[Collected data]
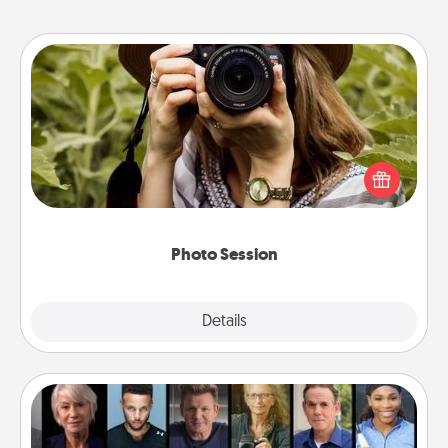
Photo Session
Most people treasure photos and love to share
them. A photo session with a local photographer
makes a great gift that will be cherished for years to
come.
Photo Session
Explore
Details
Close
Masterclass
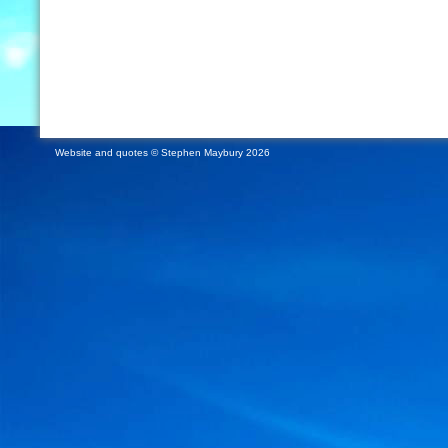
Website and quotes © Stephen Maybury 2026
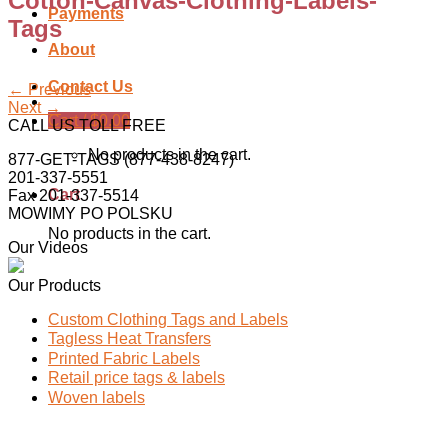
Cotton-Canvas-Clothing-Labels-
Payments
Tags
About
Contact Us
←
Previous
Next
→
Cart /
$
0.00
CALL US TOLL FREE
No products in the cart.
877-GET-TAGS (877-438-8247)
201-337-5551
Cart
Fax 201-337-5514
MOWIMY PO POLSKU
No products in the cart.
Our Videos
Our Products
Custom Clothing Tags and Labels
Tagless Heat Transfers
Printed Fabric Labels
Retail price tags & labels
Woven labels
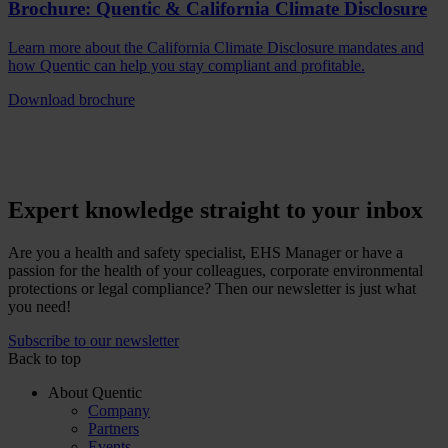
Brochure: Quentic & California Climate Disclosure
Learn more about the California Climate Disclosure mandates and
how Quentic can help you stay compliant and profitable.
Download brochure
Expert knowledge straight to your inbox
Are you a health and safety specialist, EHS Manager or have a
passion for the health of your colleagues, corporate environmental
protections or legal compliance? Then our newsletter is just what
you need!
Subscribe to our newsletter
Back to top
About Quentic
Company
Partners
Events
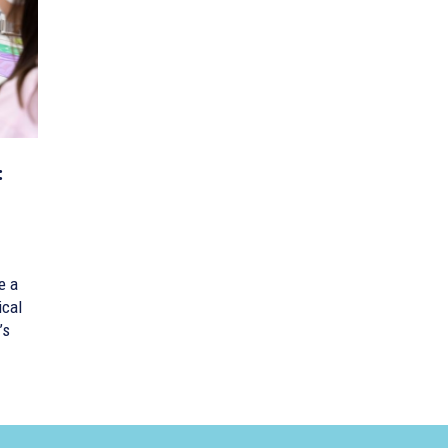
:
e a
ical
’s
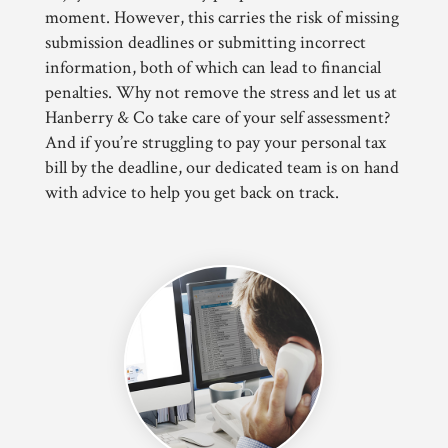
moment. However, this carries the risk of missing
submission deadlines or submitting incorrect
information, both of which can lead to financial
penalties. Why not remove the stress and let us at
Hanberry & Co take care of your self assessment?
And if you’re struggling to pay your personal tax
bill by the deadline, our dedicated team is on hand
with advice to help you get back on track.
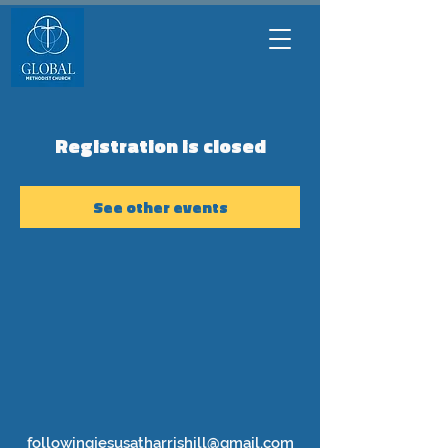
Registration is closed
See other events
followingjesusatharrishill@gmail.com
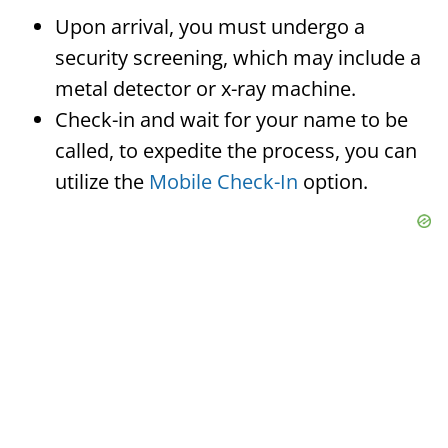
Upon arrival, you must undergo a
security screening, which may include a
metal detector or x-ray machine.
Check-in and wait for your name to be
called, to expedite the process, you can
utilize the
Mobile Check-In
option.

**Work to be completed**
Your answer should be the lines of the records that include the word "newsletter".

**Answer to this problem**
protections or legal compliance? Then our newsletter is just what
Subscribe to our newsletter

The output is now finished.